Vi a mulher vestida de preto a afastar-se. Não me olhou mais. Simplesmente virou as costas e dirigiu-se a porta. Somente agora reparei que era alta. Tinha cabelos escuros apanhados no pequeno tufo no topo da sua cabeça. Tinha um ar tão profissional, mas nada médico. E gente, eu sei bem qual é o aspeto de um médico. Batinha branca, cabelinho arranjado, anel de curso no dedo, sapatos com brilho, sorriso amigável, pose profissional.

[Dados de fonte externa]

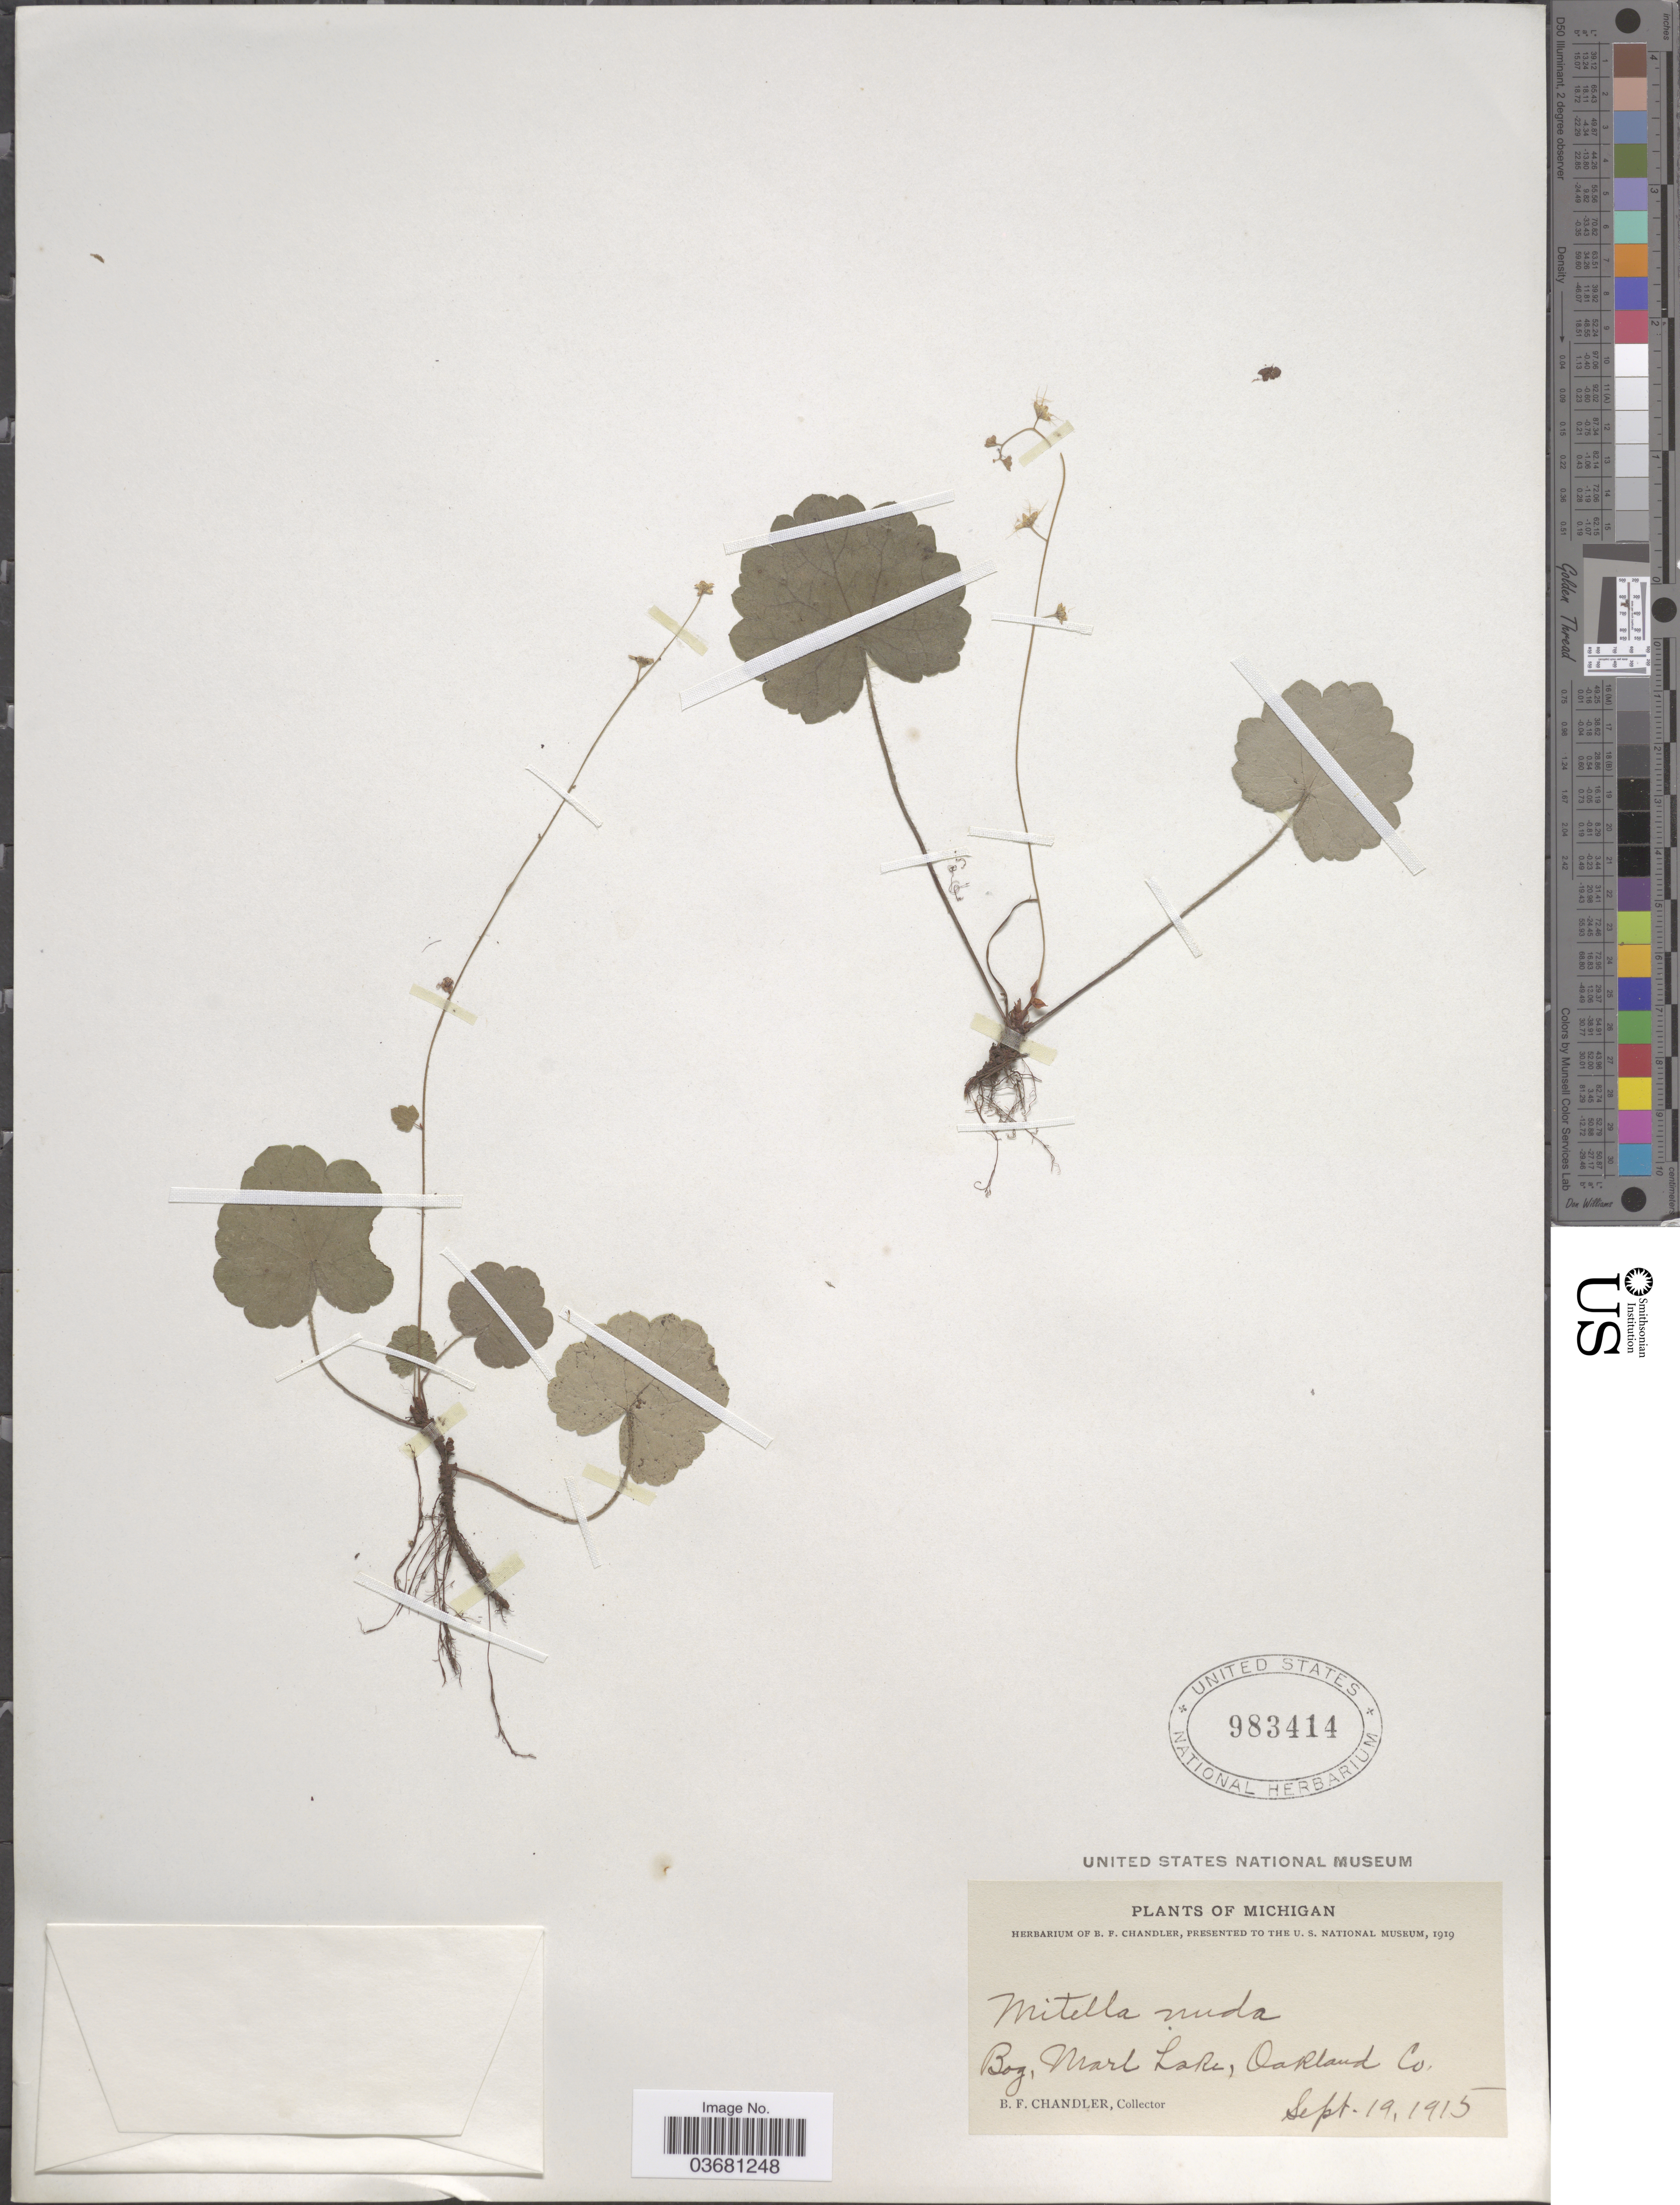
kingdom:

Quando a porta fecha brutalmente e se houve fechadura a trancar-se, tento levar-me. Estava cansada de estar deitada sem saber onde estou e o que me aconteceu. O meu tronco ergue-se lentamente, e a minha cabeça volta a latejar. Sinto o a terra a rodar caramba. Pouso um pé no chão frio e de seguida o outro, e espero pelos 20 segundos de coragem que me vão ajudar a depositar o peso do meu corpo nas minhas pernas. Vejo sombras a cobrirem o chão acinzentado. Eram como o nevoeiro matinal que cobria a serra, ia tomando controlo lentamente, avançando de surra.

No momento em que os meus pés nus atingem o chão e me ponho em pé as sombras afastam-se como se eu fosse um ser venenoso e elas tivessem receio de me tocar. Caminho devagar, ainda a tentar focar-me em manter o equilíbrio da minha pessoa. Encosto o rosto a porta e oiço vozes a ecoar longe dali. Vozes apressadas e amedrontadas.